• Work order
Write out exactly the lines running from the one with "X629920Y383540D01*" to the last line of the entries, keeping both the first and the last.

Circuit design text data
---*---

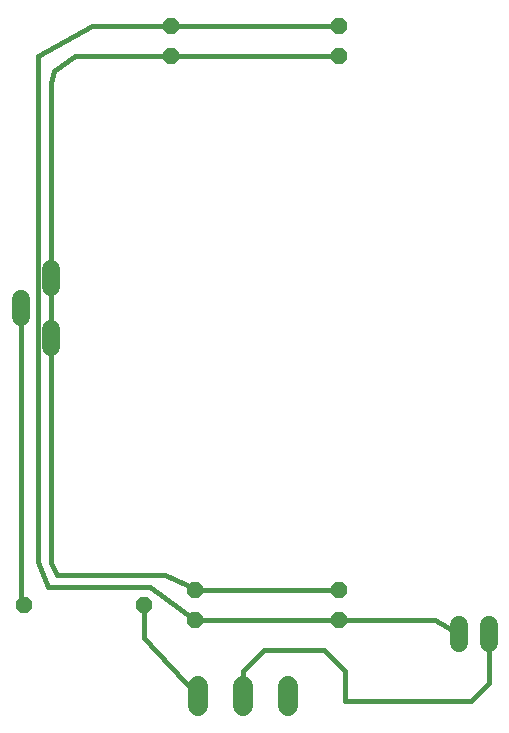
<source format=gbr>
G04 EAGLE Gerber RS-274X export*
G75*
%MOMM*%
%FSLAX34Y34*%
%LPD*%
%INBottom Copper*%
%IPPOS*%
%AMOC8*
5,1,8,0,0,1.08239X$1,22.5*%
G01*
%ADD10P,1.429621X8X112.500000*%
%ADD11P,1.429621X8X292.500000*%
%ADD12P,1.429621X8X202.500000*%
%ADD13C,1.676400*%
%ADD14C,1.524000*%
%ADD15C,0.406400*%
%ADD16C,0.508000*%


D10*
X548640Y861060D03*
X548640Y886460D03*
X406400Y861060D03*
X406400Y886460D03*
D11*
X426720Y408940D03*
X426720Y383540D03*
X548640Y408940D03*
X548640Y383540D03*
D12*
X383286Y396494D03*
X281686Y396494D03*
D13*
X505460Y327660D02*
X505460Y310896D01*
X467360Y310896D02*
X467360Y327660D01*
X429260Y327660D02*
X429260Y310896D01*
D14*
X675132Y364236D02*
X675132Y379476D01*
X649732Y379476D02*
X649732Y364236D01*
X304800Y614680D02*
X304800Y629920D01*
X279400Y640080D02*
X279400Y655320D01*
X304800Y665480D02*
X304800Y680720D01*
D15*
X429260Y408940D02*
X548640Y408940D01*
X429260Y408940D02*
X426720Y408940D01*
X406400Y861060D02*
X548640Y861060D01*
X406400Y861060D02*
X325120Y861060D01*
X307340Y848360D01*
X304800Y838200D01*
X304800Y673100D01*
X304800Y622300D01*
X304800Y431800D01*
X309880Y421640D01*
X401320Y421640D01*
X429260Y408940D01*
X383462Y368210D02*
X429260Y319278D01*
X383462Y368210D02*
X383286Y396494D01*
X426720Y383540D02*
X548640Y383540D01*
X629920Y383540D01*
X649732Y371856D01*
X426720Y383540D02*
X388620Y411480D01*
X293624Y860806D02*
X339231Y886460D01*
X406400Y886460D01*
X388620Y411480D02*
X302260Y411480D01*
X293624Y432533D02*
X293624Y860806D01*
X406400Y886460D02*
X548640Y886460D01*
X293624Y432533D02*
X302260Y411480D01*
D16*
X279307Y647607D02*
X279400Y647700D01*
D15*
X279307Y647607D02*
X279039Y399141D01*
D16*
X281686Y396494D01*
D15*
X467360Y340360D02*
X467360Y319278D01*
X467360Y340360D02*
X485140Y358140D01*
X535940Y358140D01*
X553720Y340360D01*
X553720Y314960D01*
X660400Y314960D02*
X675640Y330200D01*
X675640Y371348D01*
X675132Y371856D01*
X660400Y314960D02*
X553720Y314960D01*
M02*

</source>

---*---

• Task output
X629920Y383540D01*
X649732Y371856D01*
X426720Y383540D02*
X388620Y411480D01*
X293624Y860806D02*
X339231Y886460D01*
X406400Y886460D01*
X388620Y411480D02*
X302260Y411480D01*
X293624Y432533D02*
X293624Y860806D01*
X406400Y886460D02*
X548640Y886460D01*
X293624Y432533D02*
X302260Y411480D01*
D16*
X279307Y647607D02*
X279400Y647700D01*
D15*
X279307Y647607D02*
X279039Y399141D01*
D16*
X281686Y396494D01*
D15*
X467360Y340360D02*
X467360Y319278D01*
X467360Y340360D02*
X485140Y358140D01*
X535940Y358140D01*
X553720Y340360D01*
X553720Y314960D01*
X660400Y314960D02*
X675640Y330200D01*
X675640Y371348D01*
X675132Y371856D01*
X660400Y314960D02*
X553720Y314960D01*
M02*

</source>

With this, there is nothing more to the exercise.